Ideally, you should pay off these bad type of debts in order to free up your finances for the good type of debts. You should be using the extra cash on hand to pay off the home mortgage or saving up for your retirement.
#4 Pay More than the Minimum (If Possible)
You can reduce your mortgage significantly by just paying more than the required minimum monthly instalment. Paying a bit more every month will eventually reduce your mortgage amount and term and ultimately, saving you money by paying less interest. However, it is best to check with your lender/bank to ensure that your home loan package allows you to make extra repayments without incurring additional charges or penalties.
#5 Refinance / Reprice
With current interest rates at a record low, it is best to refinance or reprice your mortgage if you have met the required lock-in period. If you had sign up your mortgage package more than 5 years ago, the interest rate you are paying is likely to be higher than the current interest rate. By refinancing your mortgage, you could potentially save hundreds of dollars every month.

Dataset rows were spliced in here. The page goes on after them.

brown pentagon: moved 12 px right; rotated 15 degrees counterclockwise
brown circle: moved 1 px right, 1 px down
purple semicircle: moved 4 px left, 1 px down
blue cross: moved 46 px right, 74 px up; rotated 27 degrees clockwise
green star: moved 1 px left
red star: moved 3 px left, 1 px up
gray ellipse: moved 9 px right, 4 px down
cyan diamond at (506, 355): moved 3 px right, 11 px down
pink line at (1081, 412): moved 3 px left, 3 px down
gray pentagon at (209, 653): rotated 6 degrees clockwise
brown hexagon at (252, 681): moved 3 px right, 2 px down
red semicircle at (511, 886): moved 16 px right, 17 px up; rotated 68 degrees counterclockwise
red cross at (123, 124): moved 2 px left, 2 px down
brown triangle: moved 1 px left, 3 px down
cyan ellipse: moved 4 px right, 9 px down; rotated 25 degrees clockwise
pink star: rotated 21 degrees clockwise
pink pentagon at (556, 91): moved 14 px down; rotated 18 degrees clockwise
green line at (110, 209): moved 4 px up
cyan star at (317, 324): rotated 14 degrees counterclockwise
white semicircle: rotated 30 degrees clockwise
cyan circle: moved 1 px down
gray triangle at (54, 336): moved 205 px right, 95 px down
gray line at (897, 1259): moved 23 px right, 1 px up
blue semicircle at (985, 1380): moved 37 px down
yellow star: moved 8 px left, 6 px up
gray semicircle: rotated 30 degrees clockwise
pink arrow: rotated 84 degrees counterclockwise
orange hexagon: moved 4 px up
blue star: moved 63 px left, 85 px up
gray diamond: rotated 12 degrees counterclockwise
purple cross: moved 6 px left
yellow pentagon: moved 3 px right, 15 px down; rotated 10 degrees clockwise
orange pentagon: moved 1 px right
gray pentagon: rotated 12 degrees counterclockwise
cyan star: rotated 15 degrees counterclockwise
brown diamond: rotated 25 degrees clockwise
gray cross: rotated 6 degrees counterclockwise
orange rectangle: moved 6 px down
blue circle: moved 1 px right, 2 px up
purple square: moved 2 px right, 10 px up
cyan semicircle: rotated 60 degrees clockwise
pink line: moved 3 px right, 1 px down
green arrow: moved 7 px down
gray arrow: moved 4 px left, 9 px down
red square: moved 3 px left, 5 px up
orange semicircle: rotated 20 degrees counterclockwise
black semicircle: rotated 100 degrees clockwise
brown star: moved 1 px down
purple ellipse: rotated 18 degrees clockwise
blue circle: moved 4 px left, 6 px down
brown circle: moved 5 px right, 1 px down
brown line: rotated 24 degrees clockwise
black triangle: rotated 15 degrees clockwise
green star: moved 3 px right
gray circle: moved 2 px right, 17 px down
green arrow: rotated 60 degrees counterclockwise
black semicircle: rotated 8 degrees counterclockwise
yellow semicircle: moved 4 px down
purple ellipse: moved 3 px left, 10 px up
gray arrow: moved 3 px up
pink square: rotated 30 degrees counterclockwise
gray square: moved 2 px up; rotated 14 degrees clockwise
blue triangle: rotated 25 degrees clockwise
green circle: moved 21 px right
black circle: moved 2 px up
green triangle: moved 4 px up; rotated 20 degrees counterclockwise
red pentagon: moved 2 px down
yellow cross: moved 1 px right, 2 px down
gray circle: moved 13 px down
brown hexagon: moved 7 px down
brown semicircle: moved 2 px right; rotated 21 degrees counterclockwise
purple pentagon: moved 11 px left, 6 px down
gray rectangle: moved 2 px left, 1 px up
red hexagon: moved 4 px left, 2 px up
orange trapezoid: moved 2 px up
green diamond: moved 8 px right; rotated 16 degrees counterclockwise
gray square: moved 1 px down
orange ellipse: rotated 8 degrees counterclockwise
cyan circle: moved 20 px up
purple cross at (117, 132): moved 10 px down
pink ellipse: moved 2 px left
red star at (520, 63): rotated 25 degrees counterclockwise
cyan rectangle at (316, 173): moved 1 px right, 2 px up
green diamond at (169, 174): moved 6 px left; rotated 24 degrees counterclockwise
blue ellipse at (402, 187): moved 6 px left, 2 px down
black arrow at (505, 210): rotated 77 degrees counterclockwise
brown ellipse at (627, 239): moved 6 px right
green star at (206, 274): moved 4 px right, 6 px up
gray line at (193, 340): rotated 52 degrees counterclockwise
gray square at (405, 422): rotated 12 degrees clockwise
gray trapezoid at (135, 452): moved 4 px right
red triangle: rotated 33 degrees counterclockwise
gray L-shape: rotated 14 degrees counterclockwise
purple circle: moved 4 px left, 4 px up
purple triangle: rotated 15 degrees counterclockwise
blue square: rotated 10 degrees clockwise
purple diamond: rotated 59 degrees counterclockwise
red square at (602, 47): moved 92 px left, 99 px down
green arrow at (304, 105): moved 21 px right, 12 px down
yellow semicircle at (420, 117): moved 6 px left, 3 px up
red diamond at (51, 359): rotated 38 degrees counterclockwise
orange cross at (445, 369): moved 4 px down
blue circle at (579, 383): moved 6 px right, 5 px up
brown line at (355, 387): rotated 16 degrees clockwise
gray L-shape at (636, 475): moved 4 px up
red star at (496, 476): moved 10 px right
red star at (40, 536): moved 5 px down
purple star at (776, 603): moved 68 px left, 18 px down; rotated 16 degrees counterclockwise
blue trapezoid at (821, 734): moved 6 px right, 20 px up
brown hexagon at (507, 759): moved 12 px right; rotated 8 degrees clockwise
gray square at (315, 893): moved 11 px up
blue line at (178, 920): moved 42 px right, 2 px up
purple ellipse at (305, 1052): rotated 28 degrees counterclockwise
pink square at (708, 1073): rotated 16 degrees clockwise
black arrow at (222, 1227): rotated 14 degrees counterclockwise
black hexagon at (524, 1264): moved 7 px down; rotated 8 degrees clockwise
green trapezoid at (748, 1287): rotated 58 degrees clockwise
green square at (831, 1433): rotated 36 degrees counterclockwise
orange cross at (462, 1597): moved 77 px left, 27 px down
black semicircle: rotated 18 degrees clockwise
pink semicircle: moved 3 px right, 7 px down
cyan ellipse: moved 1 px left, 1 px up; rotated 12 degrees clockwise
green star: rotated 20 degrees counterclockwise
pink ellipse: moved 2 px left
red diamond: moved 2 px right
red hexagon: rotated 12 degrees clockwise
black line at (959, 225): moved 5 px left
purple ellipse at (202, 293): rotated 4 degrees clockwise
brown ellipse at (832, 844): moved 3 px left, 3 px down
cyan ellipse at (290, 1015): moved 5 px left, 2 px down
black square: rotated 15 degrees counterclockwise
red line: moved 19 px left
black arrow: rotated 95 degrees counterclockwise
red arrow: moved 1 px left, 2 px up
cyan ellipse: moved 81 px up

Refinancing your mortgage means you are switching your mortgage loan to another lender or bank whereas repricing is switching your mortgage loan with the same bank. Again, it is best to speak with the different lenders/banks to find out their rates and promotions and other T&Cs.
#6 Rent Out Your Property
Another smart way to manage your mortgage is to earn additional income from the property. You can do this simply by renting out rooms that are not used by family members. This is easily done if you have a private property but if your property is a HDB flat, just be sure to follow the HDB guidelines to ensure that you are following the rules.
#7 Buy Low Sell High
As in all investments, the golden rule is to buy at low prices and sell when the value goes up. With the current record low interest rates, the cost of owning a property will be much lower when compared to buying a property when interest rates are on the uptick. With Singapore’s strong fundamentals, the value of properties are likely to remain stable with strong potential for growth.
Ultimately, effective mortgage management is closely linked to managing your overall finances. It is always wise to invest only when you are financially stable and able to pay off your monthly expenses to avoid unfortunate situations.